If the capitalist system is mostly an arbitrary misery generating machine (blind to equity or social justice), the question of what to replace it with is one with which many have struggled. On this issue, radical critics of poverty alleviation initiatives are silent. The remainder of this essay briefly considers alternative options.
The best option, in the abstract, is the formation of an equitable society that addresses the economic, social and ecological injustices of the capitalist system. While Marx diagnosed the cause and nature of social injustice resulting from capitalism, his analysis undermines a utopian alternative. His focus on the human proclivity to accumulate suggests that an alternative based on altruism and social harmony is unlikely.
Socialist societies have admittedly invested more on average in human development and gender equality. Indicative of this is how left of centre governments, such as those of Kerala (India) and Vietnam, have been comparatively effective in dealing with Covid-19. However, several socialist attempts at building societies without feudal and capitalist exploitation have, for the most part, led to other forms of accumulation, autocracy and repression of human freedoms.

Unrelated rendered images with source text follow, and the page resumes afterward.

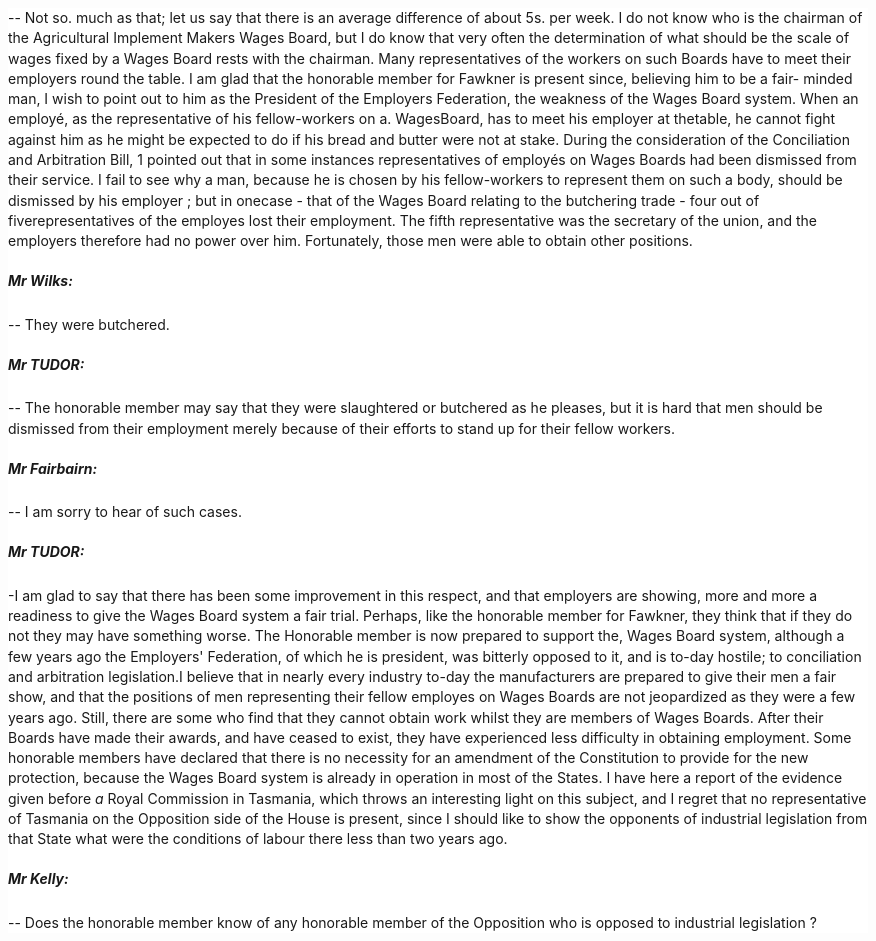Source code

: -- Not so. much as that; let us say that there is an average difference of about 5s. per week. I do not know who is the  chairman  of the Agricultural Implement Makers Wages Board, but I do know that very often the determination of what should be the scale of wages fixed by a Wages Board rests with the  chairman.  Many representatives of the workers on such Boards have to meet their employers round the table. I am glad that the honorable member for Fawkner is present since, believing him to be a fair- minded man, I wish to point out to him as the  President  of the Employers Federation, the weakness of the Wages Board system. When an employé, as the representative of his fellow-workers on a. WagesBoard, has to meet his employer at thetable, he cannot fight against him as he might be expected to do if his bread and butter were not at stake. During the consideration of the Conciliation and Arbitration Bill, 1 pointed out that in some instances representatives of employés on Wages Boards had been dismissed from their service. I fail to see why a man, because he is chosen by his fellow-workers to represent them on such a body, should be dismissed by his employer ; but in onecase - that of the Wages Board relating to the butchering trade - four out of fiverepresentatives of the employes lost their employment. The fifth representative was the secretary of the union, and the employers therefore had no power over him. Fortunately, those men were able to obtain other positions. 

##### Mr Wilks:

-- They were butchered. 

##### Mr TUDOR:

-- The honorable member may say that they were slaughtered or butchered as he pleases, but it is hard that men should be dismissed from their employment merely because of their efforts to stand up for their fellow workers. 

##### Mr Fairbairn:

-- I am sorry to hear of such cases. 

##### Mr TUDOR:

-I am glad to say that there has been some improvement in this respect, and that employers are showing, more and more a readiness to give the Wages Board system a fair trial. Perhaps, like the honorable member for Fawkner, they think that if they do not they may have something worse. The Honorable member is now prepared to support the, Wages Board system, although a few years ago the Employers' Federation, of which he is  president,  was bitterly opposed to it, and is to-day hostile; to conciliation and arbitration legislation.I believe that in nearly every industry to-day the manufacturers are prepared to give their men a fair show, and that the positions of men representing their fellow employes on Wages Boards are not jeopardized as they were a few years ago. Still, there are some who find that they cannot obtain work whilst they are members of Wages Boards. After their Boards have made their awards, and have ceased to exist, they  have experienced less difficulty in obtaining employment. Some honorable members have declared that there is no necessity for an amendment of the Constitution to provide for the new protection, because the Wages Board system is already in operation in most of the States. I have here a report of the evidence given before  *a*  Royal Commission in Tasmania, which  throws  an interesting light on this  subject,  and I regret that no representative of Tasmania on the Opposition side of the House is present, since I should like to show the opponents of industrial legislation from that State what were the conditions of labour there less than two years ago. 

##### Mr Kelly:

-- Does the honorable member know of any honorable member of the Opposition who is opposed to industrial legislation ?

Another option is radical redistribution (of wealth and income) to build an equitable social democracy in a market-based system. Even Marx conceded the capitalist system had enormous productive potential. Social democracies harness this productive potential, while striving for equity and social solidarity based on redistribution.
Strengthening social democracies is one major objective of social activism and social movements. In L/LMICs, social movements are not as well organized, coherent, or sustained as they are in HICs. They can also confront brutal repression. For these among other reasons, social movements, such as the Arab Spring, dissipate before realizing their potential with regard to social benefits.
To sum up, the first option is ideal, but in practice the positives outweigh the negatives – not even taking into consideration the social dislocation and violence that might result from moving towards it. Enhancing social democracy by supporting social movements is currently the most feasible option. However, given the difficulties in realizing this option in L/LMICs, progressives could support various poverty alleviation initiatives, such as participatory development, as an interim pragmatic option at the micro level with due regard to cost-effectiveness and managerial transparency. At the macro level, a green policy for industry and agriculture that builds on developing indigenous technological capacity is the best stimulus going forward.
The writer is a US-based economist and a former executive director of SDPI.